Observability is a very popular term right now. And a big part of it is Monitoring. A concept which many teams do not yet take extensive leverage of.
Scenario: From Logs to Metrics
Many teams find themselves at the crossroads between having a logging stack in place and integrating a (new) monitoring stack. The responsibility for Monitoring and subsequently Alerting is not a purely operations topic anymore.
Basically, you do a lot of logging in your application, as this is a very familiar technique when it comes to increasing transparency. You have already set up a powerful central logging stack — probably with elasticsearch in the background. You realise, it’s not enough to fulfil the Observability needs the business demands right now.

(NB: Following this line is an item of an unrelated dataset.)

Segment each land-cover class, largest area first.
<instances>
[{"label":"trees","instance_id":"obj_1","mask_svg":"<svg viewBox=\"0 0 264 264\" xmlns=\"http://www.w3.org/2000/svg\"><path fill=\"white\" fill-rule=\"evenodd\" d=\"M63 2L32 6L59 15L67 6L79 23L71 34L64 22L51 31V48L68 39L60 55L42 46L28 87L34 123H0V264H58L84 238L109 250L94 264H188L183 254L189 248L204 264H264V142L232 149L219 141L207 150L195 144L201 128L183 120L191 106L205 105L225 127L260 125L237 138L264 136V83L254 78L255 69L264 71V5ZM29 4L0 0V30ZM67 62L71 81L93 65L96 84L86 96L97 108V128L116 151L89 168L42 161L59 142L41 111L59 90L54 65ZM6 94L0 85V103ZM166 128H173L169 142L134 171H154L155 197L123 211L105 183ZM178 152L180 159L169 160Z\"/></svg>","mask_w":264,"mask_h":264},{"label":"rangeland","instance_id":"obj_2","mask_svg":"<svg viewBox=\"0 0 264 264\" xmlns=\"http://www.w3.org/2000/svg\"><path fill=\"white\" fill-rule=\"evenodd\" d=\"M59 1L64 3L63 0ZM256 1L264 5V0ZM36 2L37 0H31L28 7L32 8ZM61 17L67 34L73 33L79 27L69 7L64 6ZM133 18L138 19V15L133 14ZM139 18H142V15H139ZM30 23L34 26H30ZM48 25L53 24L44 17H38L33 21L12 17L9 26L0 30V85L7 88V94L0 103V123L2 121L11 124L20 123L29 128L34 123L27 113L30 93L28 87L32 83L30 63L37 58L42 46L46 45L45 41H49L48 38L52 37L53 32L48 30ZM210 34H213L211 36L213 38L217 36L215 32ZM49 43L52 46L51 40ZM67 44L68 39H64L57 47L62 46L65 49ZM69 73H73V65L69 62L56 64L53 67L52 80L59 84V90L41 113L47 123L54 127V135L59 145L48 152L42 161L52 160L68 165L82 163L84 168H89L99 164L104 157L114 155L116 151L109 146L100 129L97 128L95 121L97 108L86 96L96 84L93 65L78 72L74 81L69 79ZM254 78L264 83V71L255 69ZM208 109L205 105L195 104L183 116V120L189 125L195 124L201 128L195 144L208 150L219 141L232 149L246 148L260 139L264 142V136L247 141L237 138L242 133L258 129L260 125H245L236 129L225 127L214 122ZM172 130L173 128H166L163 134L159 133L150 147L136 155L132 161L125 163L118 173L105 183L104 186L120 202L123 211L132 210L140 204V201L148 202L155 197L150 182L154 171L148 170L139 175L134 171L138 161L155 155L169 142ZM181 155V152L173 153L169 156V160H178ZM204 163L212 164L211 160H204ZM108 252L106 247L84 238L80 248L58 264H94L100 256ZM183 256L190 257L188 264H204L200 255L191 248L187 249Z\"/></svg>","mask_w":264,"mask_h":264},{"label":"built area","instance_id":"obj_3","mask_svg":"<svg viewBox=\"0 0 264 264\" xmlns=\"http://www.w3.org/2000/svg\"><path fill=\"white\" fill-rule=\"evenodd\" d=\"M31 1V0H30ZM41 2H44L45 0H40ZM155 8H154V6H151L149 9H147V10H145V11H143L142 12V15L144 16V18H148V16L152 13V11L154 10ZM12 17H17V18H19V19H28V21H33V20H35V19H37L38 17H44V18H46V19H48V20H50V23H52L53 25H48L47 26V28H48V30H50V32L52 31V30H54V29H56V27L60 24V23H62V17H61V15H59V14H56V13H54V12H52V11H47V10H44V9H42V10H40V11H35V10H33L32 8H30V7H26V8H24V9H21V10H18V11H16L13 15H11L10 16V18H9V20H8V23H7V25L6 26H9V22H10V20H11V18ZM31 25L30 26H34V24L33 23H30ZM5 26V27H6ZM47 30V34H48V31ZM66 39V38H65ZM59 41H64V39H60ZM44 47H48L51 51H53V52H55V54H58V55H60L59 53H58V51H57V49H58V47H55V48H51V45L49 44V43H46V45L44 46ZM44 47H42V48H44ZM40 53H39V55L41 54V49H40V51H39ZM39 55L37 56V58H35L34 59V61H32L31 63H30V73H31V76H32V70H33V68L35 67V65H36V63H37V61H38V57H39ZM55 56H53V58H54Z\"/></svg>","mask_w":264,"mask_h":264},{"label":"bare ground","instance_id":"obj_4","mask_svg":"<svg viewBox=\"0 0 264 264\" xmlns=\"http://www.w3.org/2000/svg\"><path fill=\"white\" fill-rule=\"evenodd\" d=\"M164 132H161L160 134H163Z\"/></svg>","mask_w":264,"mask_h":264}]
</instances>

So you dip your toes into the world of Monitoring. And here as well, you let yourself guide by CNCF backed technologies. You set up a prometheus with grafana as your frontend. You are amazed how easy it was to integrate that into your current tool stack. However, you feel like in the past, a lot of effort was made to gather extensive insights via your logging stack. But it was not made for advanced visualisations and alerting which you desperately need now. You have a tough decision to make:
Do I invest a considerable amount of resources to migrate insights into our system from logs to metrics?

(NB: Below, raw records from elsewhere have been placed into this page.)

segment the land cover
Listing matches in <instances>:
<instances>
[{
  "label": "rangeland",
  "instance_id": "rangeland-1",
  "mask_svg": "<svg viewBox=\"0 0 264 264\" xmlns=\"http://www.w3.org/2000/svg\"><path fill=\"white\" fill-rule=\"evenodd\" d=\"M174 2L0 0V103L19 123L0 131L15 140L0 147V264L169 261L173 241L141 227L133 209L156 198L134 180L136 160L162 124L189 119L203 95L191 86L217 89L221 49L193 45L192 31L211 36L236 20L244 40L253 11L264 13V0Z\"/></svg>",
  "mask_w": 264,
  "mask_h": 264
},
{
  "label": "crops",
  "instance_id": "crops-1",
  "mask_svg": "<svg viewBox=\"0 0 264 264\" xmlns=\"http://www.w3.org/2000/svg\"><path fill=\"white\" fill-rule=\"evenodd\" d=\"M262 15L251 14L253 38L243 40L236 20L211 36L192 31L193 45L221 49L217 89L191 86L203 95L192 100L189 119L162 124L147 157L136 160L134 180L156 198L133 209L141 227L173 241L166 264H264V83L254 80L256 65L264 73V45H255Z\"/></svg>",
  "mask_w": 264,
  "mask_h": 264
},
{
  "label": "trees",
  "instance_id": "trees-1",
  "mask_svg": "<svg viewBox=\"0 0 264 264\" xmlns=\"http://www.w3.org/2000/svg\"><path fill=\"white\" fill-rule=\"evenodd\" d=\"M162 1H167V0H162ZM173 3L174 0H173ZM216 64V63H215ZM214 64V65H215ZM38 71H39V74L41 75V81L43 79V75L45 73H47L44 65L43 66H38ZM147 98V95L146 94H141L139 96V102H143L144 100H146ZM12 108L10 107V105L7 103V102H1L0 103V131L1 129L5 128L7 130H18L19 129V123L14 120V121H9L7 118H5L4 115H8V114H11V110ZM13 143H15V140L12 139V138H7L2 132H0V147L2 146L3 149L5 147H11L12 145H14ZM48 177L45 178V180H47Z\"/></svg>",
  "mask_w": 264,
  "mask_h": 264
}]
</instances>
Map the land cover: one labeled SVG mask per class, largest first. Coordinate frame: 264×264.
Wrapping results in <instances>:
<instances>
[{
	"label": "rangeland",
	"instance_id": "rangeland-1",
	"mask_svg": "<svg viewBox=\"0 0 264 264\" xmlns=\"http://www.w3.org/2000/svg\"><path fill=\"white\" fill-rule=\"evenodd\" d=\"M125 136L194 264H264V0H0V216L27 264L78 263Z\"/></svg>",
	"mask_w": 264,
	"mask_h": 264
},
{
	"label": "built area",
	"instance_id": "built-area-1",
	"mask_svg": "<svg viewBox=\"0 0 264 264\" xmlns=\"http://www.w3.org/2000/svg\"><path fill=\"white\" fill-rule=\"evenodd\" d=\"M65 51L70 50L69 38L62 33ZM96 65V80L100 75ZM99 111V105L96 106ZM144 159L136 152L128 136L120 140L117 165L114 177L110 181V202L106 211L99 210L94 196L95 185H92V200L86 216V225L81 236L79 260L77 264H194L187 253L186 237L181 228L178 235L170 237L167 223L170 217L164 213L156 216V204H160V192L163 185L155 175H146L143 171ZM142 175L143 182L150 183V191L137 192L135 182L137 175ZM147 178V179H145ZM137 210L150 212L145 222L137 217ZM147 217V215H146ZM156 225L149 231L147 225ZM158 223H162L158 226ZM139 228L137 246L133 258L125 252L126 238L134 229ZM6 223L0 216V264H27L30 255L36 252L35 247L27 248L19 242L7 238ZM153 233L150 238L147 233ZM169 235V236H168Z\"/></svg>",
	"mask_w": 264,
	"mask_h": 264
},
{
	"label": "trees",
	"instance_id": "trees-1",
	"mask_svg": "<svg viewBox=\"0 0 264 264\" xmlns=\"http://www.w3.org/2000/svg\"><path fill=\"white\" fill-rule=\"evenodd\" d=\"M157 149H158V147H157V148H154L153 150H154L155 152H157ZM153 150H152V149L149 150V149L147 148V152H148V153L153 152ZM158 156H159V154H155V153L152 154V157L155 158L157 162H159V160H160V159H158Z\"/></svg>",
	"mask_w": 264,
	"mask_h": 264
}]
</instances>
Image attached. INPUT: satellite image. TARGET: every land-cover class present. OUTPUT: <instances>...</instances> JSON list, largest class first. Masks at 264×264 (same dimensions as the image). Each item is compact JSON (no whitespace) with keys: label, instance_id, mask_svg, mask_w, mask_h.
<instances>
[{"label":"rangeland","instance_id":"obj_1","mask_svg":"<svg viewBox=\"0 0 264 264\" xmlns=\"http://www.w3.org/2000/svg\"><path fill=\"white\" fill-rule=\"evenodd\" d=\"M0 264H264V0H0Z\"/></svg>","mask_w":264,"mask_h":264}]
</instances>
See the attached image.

I believe many teams find themselves in that or a similar a setting. We did at least. And we simply could not heavily invest into metrics “just for the sake of having them in a different tool stack”.
Use Case: Exception Monitoring
Our initial objective was monitoring of exceptions thrown over time. In an extensive microservice architecture with multiple hundreds of very diverse service instances, synchronous and asynchronous communication as well as eventual consistency, we do have a special relationship towards exceptions. There are exceptions which are “acceptable”, in terms as they can be handled gracefully (eg. DuplicateKeyException). There are also exceptions which result in endless loops (between the message broker and the respective service). They do not always immediately impact our business cases due to scaled instances, but they definitely need to be found and fixed ASAP.

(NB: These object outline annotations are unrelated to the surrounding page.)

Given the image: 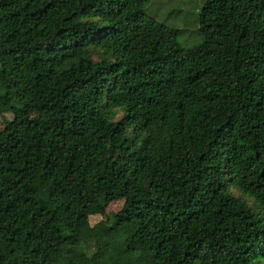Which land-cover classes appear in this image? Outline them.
Returning a JSON list of instances; mask_svg holds the SVG:
<instances>
[{
	"label": "trees",
	"instance_id": "trees-1",
	"mask_svg": "<svg viewBox=\"0 0 264 264\" xmlns=\"http://www.w3.org/2000/svg\"><path fill=\"white\" fill-rule=\"evenodd\" d=\"M148 2L0 0V264H264V0Z\"/></svg>",
	"mask_w": 264,
	"mask_h": 264
},
{
	"label": "rangeland",
	"instance_id": "rangeland-1",
	"mask_svg": "<svg viewBox=\"0 0 264 264\" xmlns=\"http://www.w3.org/2000/svg\"><path fill=\"white\" fill-rule=\"evenodd\" d=\"M203 0H149L143 11L146 15L153 18L155 21L165 24L167 27L178 30L176 37L177 44L188 49L200 43L201 38L197 33L198 28V12ZM119 113L117 117H119ZM28 117H34L33 112L27 113ZM10 115H0V129L5 123L10 120ZM236 195V193H234ZM250 205L251 202L245 199ZM122 201L110 203L104 211V216H90L87 219L90 227L95 226L103 221L105 217L111 218L117 211L120 210Z\"/></svg>",
	"mask_w": 264,
	"mask_h": 264
}]
</instances>
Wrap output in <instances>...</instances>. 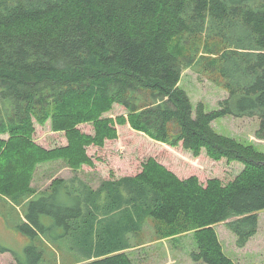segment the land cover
<instances>
[{"label":"trees","instance_id":"trees-1","mask_svg":"<svg viewBox=\"0 0 264 264\" xmlns=\"http://www.w3.org/2000/svg\"><path fill=\"white\" fill-rule=\"evenodd\" d=\"M185 69L226 93L216 109L192 106L179 85ZM112 104L133 130L240 163L241 173L201 183L148 158L95 189L76 175L42 190L20 184L37 162L61 159L76 171L87 146L114 139L97 111ZM225 117L255 118L264 140V0H0V134L9 136L0 154L17 170L0 164V217L27 241L20 256L1 244L0 253L15 256L9 264H134L126 251L149 220L159 238L193 232V264H241L213 226L225 223L239 248L256 234L264 152L217 133L212 122ZM47 118L67 144H30L33 121ZM86 121L92 134L77 127Z\"/></svg>","mask_w":264,"mask_h":264},{"label":"rangeland","instance_id":"rangeland-1","mask_svg":"<svg viewBox=\"0 0 264 264\" xmlns=\"http://www.w3.org/2000/svg\"><path fill=\"white\" fill-rule=\"evenodd\" d=\"M171 48L177 52L184 50L177 41L171 44ZM179 85L187 93L193 107L201 103L206 111L216 109L218 103L226 97L221 88L192 69L182 72ZM97 111L99 116L105 117L114 126V139H105L101 146H87L86 159L82 166L76 167V171L72 169L71 164L61 159L37 162L29 170L20 171V184L41 189L55 175L63 178L76 175L95 189L103 180L136 174L140 164L148 158L155 159L180 179L196 176L201 183L218 179L225 184L241 173L243 166L240 163L225 159L214 160L204 149L194 153L183 149L181 145L169 147L133 130L128 123L126 112L117 104H112L107 110L98 108ZM257 125L255 118L225 117L212 122V128L217 133L230 137L245 147L264 152V140H258L254 136ZM77 127L83 134L93 133L89 121L80 123ZM29 135L30 144L39 149L49 150L67 144L64 134L53 131L49 118L43 122L33 121ZM8 139L7 134H0V142H7ZM3 146L4 143H0V149ZM4 155L2 151V167L7 166L8 170L17 172L9 161L1 163ZM33 155H37V152ZM43 219L52 222L49 217L43 216ZM145 223L146 227H142L132 238L131 244L135 248L126 251L134 264H193L190 257L196 250L193 232L172 233L159 238L155 236L152 222L147 220ZM213 229L226 256L241 264H264V210L258 212L256 234L243 248L236 246L235 237L225 223L216 224ZM26 243V239L8 228L0 217V244L20 256ZM67 252L66 249L60 252L62 259ZM14 258L10 252L0 253V264L12 263Z\"/></svg>","mask_w":264,"mask_h":264},{"label":"crops","instance_id":"crops-1","mask_svg":"<svg viewBox=\"0 0 264 264\" xmlns=\"http://www.w3.org/2000/svg\"><path fill=\"white\" fill-rule=\"evenodd\" d=\"M74 175H72V176H70V177H67V178H64V179H68V178H71V177H73ZM122 177V176H121ZM54 178H63L62 176H53L50 180H49V183L45 186V187H47L49 184H50V182L52 181V179H54ZM120 178V177H119ZM44 187V188H45ZM33 188V187H32ZM44 188H41V189H36V188H34V189H36V190H42V189H44Z\"/></svg>","mask_w":264,"mask_h":264}]
</instances>
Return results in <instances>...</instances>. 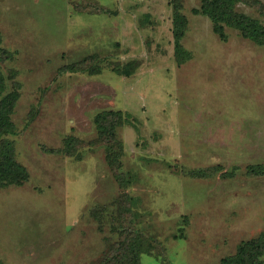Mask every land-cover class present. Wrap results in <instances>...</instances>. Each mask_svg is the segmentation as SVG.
<instances>
[{"label": "rangeland", "instance_id": "1", "mask_svg": "<svg viewBox=\"0 0 264 264\" xmlns=\"http://www.w3.org/2000/svg\"><path fill=\"white\" fill-rule=\"evenodd\" d=\"M202 3L0 0V67L20 92L2 139L30 174L0 191L4 264H92L123 230L142 264H220L264 238V174L248 169L264 164V38H221ZM234 13L264 26V0Z\"/></svg>", "mask_w": 264, "mask_h": 264}, {"label": "trees", "instance_id": "2", "mask_svg": "<svg viewBox=\"0 0 264 264\" xmlns=\"http://www.w3.org/2000/svg\"><path fill=\"white\" fill-rule=\"evenodd\" d=\"M237 1L238 0H203L201 9L195 10V12L208 16L214 23V31L219 34L221 38H225L224 24H228L240 29L246 37L257 42H262L264 40V26L261 25L258 20L250 16L234 13V6ZM186 27L187 18L180 12L179 7L176 6L174 19L175 48L179 55H184L181 38L184 35ZM71 69L73 71L78 70L75 66H72ZM19 97V85L16 84V86L10 89L7 78L0 67V191L10 185H23L30 177L26 167L18 162L12 143L7 139H2V136L16 133L17 131V127L11 115ZM102 118H104V121L109 120L108 113H101L96 118V123L100 130L110 133V136L115 134V125H117L119 121L118 123L114 120H112L111 123L108 121L105 125L101 122ZM116 152L117 150L113 151V153ZM248 169L251 173L256 175L264 174V164L251 165ZM198 173L201 175L202 171H198ZM122 197L118 199L121 211L124 205L129 206V210L125 211L127 217L122 215L121 220L127 223L125 219L129 220L128 214H130L131 203L128 200L129 196L127 194ZM125 232L124 230L121 231L122 235L120 240L113 244L98 261L92 264H142L141 254L144 250V243H142L133 232ZM263 256L264 238H254L244 241L235 256L223 258L220 264H264ZM0 264H4L1 259Z\"/></svg>", "mask_w": 264, "mask_h": 264}]
</instances>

We could not afford to adapt every single service to indicate “exception thrown” as a metric. Additionally, we already had that information accessible in our log database (elasticsearch). We figured:
Why not query that database and expose the result as a metric our prometheus can scrape?
And that is when we developed ELCEP, find it on github. ELCEP stands for
Elasticsearch Log Counter Exporter for Prometheus
Let’s take the monitoring of exceptions as an example. When an exception is thrown in your “notificationservice” it is being logged and ends up in your elasticsearch database with a message containing for example NullPointerException — probably in the first line. To find such a log in kibana you would use the following lucene query:
message:*Exception AND service:notificationservice
This is exactly how you would configure an additional counter in ELCEP via queries.cfg:
all_notificationservice_exceptions=message:*Exception AND service:notificationservice
Whereas the key left of the “=” is used in the metrics name which will result in exposing the following on the :8080/metrics http endpoint:
# HELP elcep_logs_matched_all_notificationservice_exceptions_total Counts number of matched logs for all_notificationservice_exceptions
# TYPE elcep_logs_matched_all_notificationservice_exceptions_total counter
We already support a plugin feature which we plan to introduce in a separate blog post. An additional upcoming feature is bucket aggregation which will take leverage of multi dimensional metrics. Generally we are continuously working on improving the tool and are looking forward to feedback and contributions.